Um dos elementos centrais e que surgiram como uma novidade das escritas digitais é a hipertextualidade. O hipertexto estimula a subversão da linearidade do texto impresso ao permitir que leitores naveguem de maneira não sequencial e construam trajetórias de leitura distintas daquelas propostas pelo(s) autor(es). Esse fator acaba por transformar a dinâmica textual e desafiar o paradigma tradicional de autoria e recepção, engajando o leitor como cocriador ativo do significado, e não apenas como seu consumidor.
Outro aspecto marcante da escrita digital é a multimodalidade. O uso de elementos multimodais combina a linguagem verbal com recursos visuais, auditivos e cinéticos, criando novas formas de significação. Isso é particularmente evidente em gêneros como a poesia hipermídia e a ficção interativa, que integram texto, imagem, som e movimento para oferecer experiências estéticas específicas do meio digital. Mesmo práticas periféricas ao cânone literário, como visual novels, memes, legendas e posts em redes sociais, bem como signos figurativos tais quais emojis, emoticons e stickers, demonstram como a escrita digital expande e altera os horizontes comunicativos e expressivos do texto impresso.
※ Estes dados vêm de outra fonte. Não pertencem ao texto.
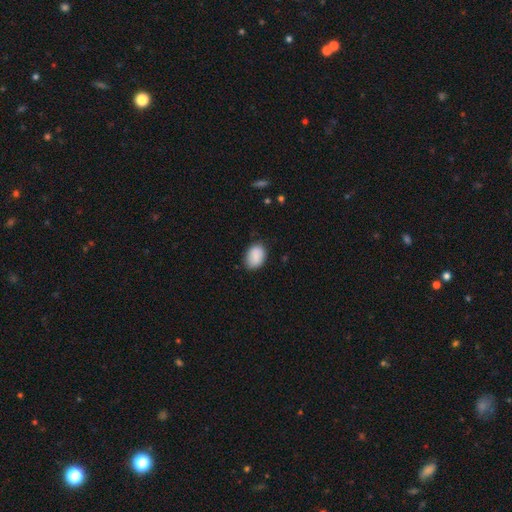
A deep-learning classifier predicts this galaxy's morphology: smooth_or_featured: smooth (p=0.89) [alt: star or artifact p=0.07]
how_rounded: in between (p=0.79) [alt: round p=0.20]
merging: none (p=0.79) [alt: minor disturbance p=0.16]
A digitalidade também facilitou práticas textuais colaborativas, como fanfictions, wikis, redes sociais, e plataformas de nichos específicos, como Blogger, Twine e Wattpad. Estas permitem que a escrita seja constantemente revisada e atualizada, configurando um processo autoral dinâmico e aberto. Isso contrasta com a impossibilidade de modificação dos textos impressos sem destruição física das páginas, já que a materialidade da página impressa confere ao texto um caráter definitivo: uma vez concluído, o conteúdo do livro não pode ser alterado sem danificar ou rasurar a obra física. Em contrapartida, o texto digital, materializado na tela como pixels, pode ser modificado e reescrito continuamente, sem qualquer destruição ou rasura física de seu veículo.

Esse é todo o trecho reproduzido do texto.